--- DATA EXTRACT Enclosed Below ---

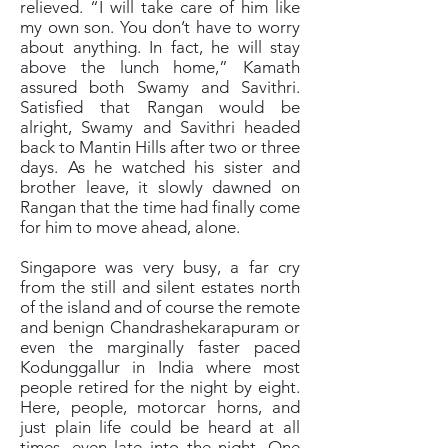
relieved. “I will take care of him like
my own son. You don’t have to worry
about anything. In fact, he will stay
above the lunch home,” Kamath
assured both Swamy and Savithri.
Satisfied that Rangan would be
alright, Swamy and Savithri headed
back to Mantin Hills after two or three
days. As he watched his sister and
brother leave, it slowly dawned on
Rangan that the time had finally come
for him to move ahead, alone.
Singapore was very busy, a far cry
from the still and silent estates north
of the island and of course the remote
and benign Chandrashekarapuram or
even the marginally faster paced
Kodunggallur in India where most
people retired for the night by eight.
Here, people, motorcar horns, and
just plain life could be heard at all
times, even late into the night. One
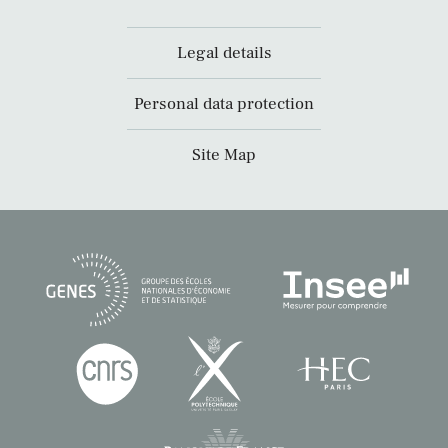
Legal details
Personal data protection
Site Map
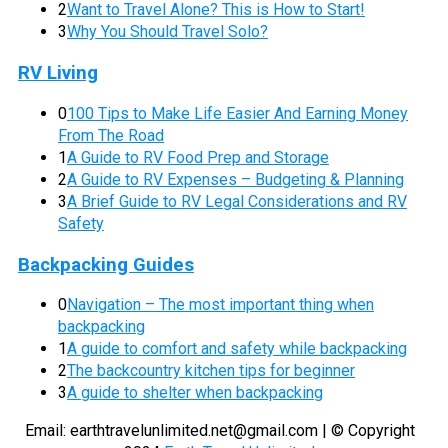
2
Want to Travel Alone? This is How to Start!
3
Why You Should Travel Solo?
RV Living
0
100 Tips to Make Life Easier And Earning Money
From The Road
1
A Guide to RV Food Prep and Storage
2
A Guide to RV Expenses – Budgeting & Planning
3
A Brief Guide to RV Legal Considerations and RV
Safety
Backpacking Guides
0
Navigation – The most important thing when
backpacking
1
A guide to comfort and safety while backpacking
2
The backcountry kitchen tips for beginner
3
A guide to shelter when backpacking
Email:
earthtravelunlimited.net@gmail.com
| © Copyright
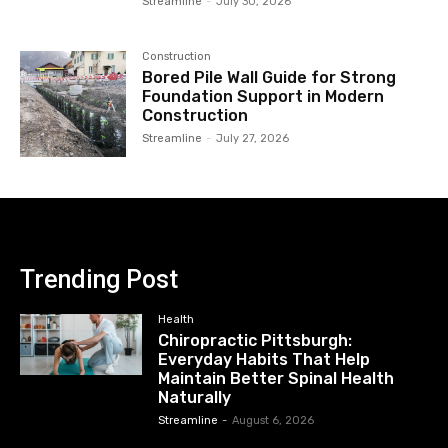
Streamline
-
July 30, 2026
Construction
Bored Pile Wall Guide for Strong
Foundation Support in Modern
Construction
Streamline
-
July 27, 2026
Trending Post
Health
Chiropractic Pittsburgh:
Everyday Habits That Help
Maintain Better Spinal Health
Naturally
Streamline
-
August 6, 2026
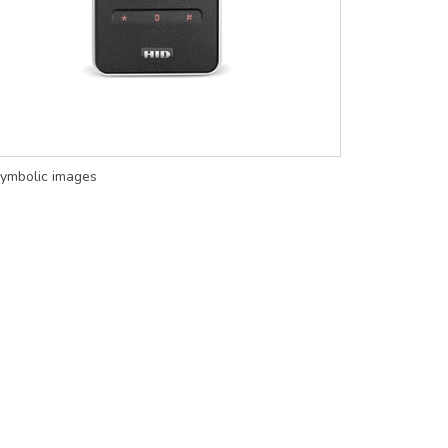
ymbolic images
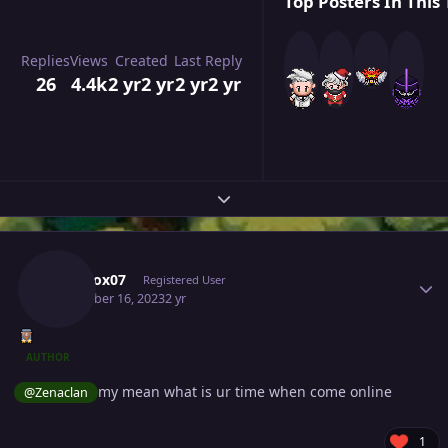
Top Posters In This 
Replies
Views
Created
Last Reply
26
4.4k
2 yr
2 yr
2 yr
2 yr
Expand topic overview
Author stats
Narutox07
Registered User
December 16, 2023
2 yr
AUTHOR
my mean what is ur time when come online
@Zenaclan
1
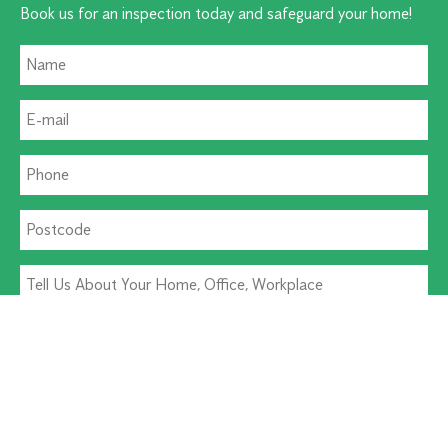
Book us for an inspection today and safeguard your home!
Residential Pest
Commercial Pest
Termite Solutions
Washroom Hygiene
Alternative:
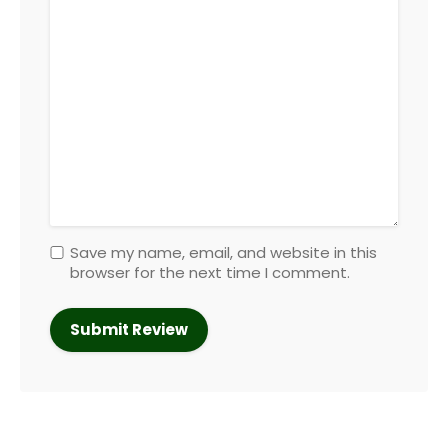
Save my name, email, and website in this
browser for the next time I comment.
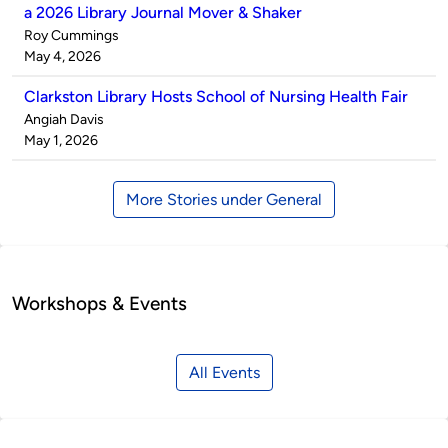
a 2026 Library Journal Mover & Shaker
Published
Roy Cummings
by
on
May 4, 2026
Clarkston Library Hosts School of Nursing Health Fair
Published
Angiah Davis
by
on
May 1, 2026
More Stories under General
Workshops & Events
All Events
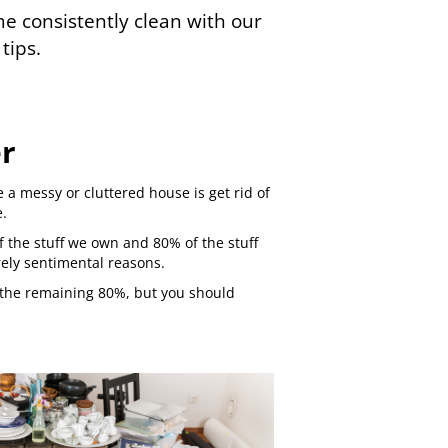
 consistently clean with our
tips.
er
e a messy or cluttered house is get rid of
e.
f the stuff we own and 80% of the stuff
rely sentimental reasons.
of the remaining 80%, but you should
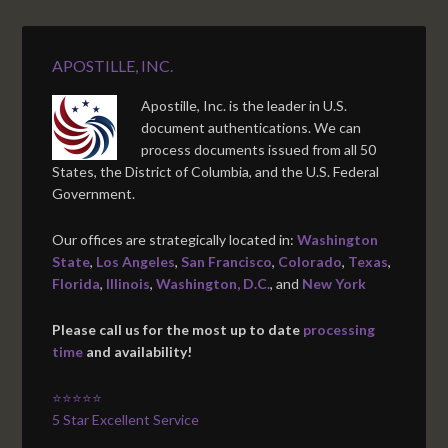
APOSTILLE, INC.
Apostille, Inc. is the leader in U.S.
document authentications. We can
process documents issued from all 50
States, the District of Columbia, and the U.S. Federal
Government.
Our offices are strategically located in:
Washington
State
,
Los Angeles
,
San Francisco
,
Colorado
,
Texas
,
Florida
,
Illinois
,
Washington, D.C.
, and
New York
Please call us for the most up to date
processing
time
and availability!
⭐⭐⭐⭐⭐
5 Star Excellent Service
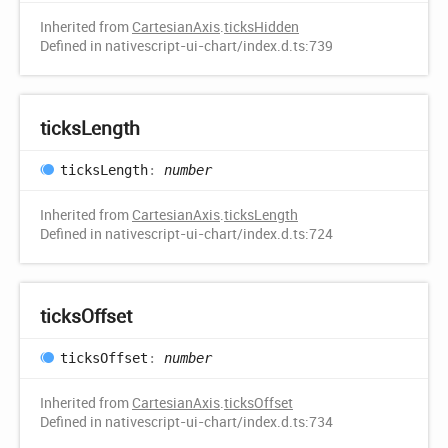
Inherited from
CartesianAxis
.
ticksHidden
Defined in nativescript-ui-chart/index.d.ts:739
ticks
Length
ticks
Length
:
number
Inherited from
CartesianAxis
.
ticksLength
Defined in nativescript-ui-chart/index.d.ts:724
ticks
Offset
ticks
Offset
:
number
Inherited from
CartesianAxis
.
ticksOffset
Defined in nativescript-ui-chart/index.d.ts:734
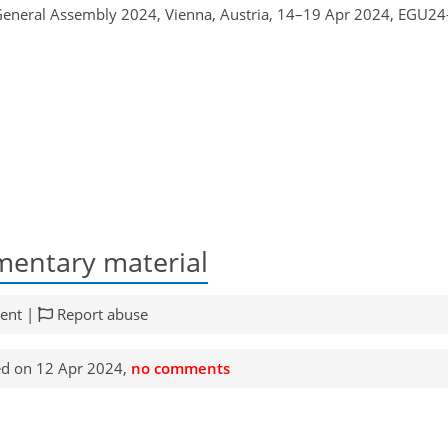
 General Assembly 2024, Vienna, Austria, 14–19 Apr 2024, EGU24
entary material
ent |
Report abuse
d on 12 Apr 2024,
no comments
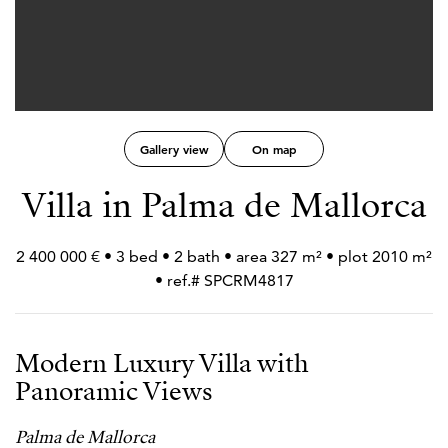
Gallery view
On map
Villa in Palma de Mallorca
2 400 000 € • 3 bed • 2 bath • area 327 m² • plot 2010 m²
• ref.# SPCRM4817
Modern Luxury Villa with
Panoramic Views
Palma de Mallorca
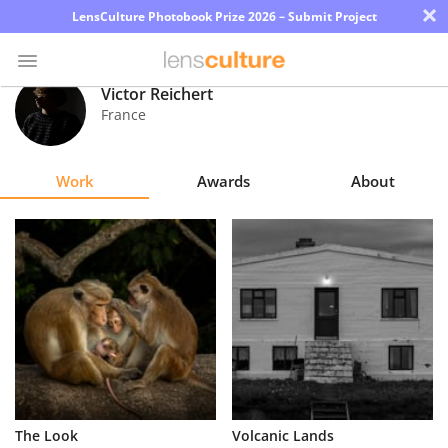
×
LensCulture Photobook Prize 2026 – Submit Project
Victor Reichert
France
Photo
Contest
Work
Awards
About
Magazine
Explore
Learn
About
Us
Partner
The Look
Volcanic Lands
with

--- End of Enclosed DATA EXTRACT ---

_TASK DIRECTIONS_
Every line above that includes the word "chart" must appear in the answer.

_RESULT OF THE EXERCISE_
Defined in nativescript-ui-chart/index.d.ts:739
Defined in nativescript-ui-chart/index.d.ts:724
Defined in nativescript-ui-chart/index.d.ts:734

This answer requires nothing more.